Having worked at UCT for a good many years it saddens me to see the state of filth and neglect on upper campus. Each morning staff and students who park in P7 and P8 are confronted with disgusting, rotten and filthy garbage in the area where the garbage trolleys are kept. The trolley bins are never closed so litter either blows out or is scavenged by starlings, rats and cockroaches.
The waste truck comes only once a week to collect rubbish (which seems far too infrequent) and the overflow spills to the ground and this is never swept or cleaned up. There are empty pallets, broken glass, light tubes, dirty blankets, etc, all left lying around, and to walk past this unsightly mess amongst the rats is really disgusting and degrading. Where are the cleaning staff and why are they not cleaning up? One can walk down Chemistry Road and see litter pushed into bushes.

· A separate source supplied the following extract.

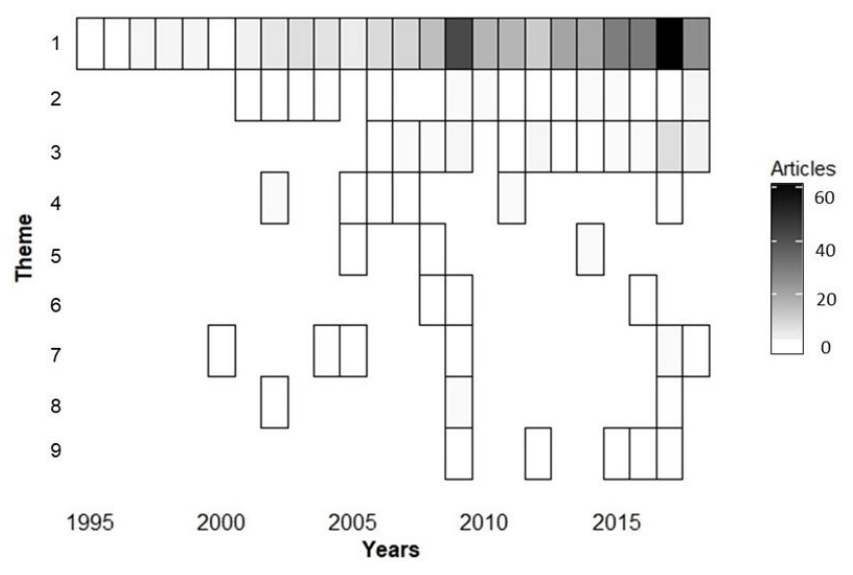
Figure 5. Number of articles with different study themes published between 1995 and 2018 found on the Web of Science (ISI) database. 1. Ecology, 2. Taxonomy, 3. Molecular, 4. Methodological, 5 Health, 6. Economics / Sociology, 7. Geology, 8. Limnology, 9. Others (Paleolimnology,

As for the Cissie Gool Plaza, are there enough bins provided? Why so much litter on the ground? And as for the cigarette stompies, there are hundreds. How about a fine for litterbugs? Come on staff and students, let's pull together and restore the university to its former clean campus and not litter, keeping one of the most beautiful universities in the world a place to be proud of. As for the cleaning staff, why are they not supervised and compelled to clean up?
Disgusted Staff Member
This letter concerns the current state of traffic activity on upper campus, specifically the functioning of the Jammie Shuttle service and the general speeding of cars on Ring Road, with specific reference to UCT service vehicles.
As student and staff member I have had occasion to hear many complaints regarding the service provided by the Jammie Shuttle operators. The Jammie Shuttle is a vital service to the UCT community but the standard of service is troublesome and disconcerting. I fail to understand why students (and staff members who use the service) are often stranded at various pick-up points for long periods, while other pick-up points on the route are over crowded, with shuttles standing empty, parked in the road, blocking vehicle and pedestrian traffic. The service can best be described as "irregularly regular". It seems that the standards to which the Jammie Shuttle holds itself are no better than those which characterise the minibus taxi industry in SA. Disregard for passenger and pedestrian safety through speeding, reckless driving and haphazard parking are the norm on campus.
In light of the limited pedestrian channels, speeding vehicles on Ring Road are also of concern. Most noticeable are the UCT service vehicles and other service vehicles on campus.
Just today (Thursday, 11 March), at the beginning of the lunch period, I narrowly avoided an accident with a UCT vehicle being driven recklessly behind me, only five minutes later I was almost knocked over by the same vehicle when walking from my car to my office.
I have been unable to locate any reference to pedestrian and vehicle traffic on the UCT website. To be honest, I am unclear on the traffic rules and pedestrian guidelines for upper campus, and from recent experience have begun to believe that these simply do not exist. UCT's upper campus has become an unsafe environment for pedestrians and motorists alike.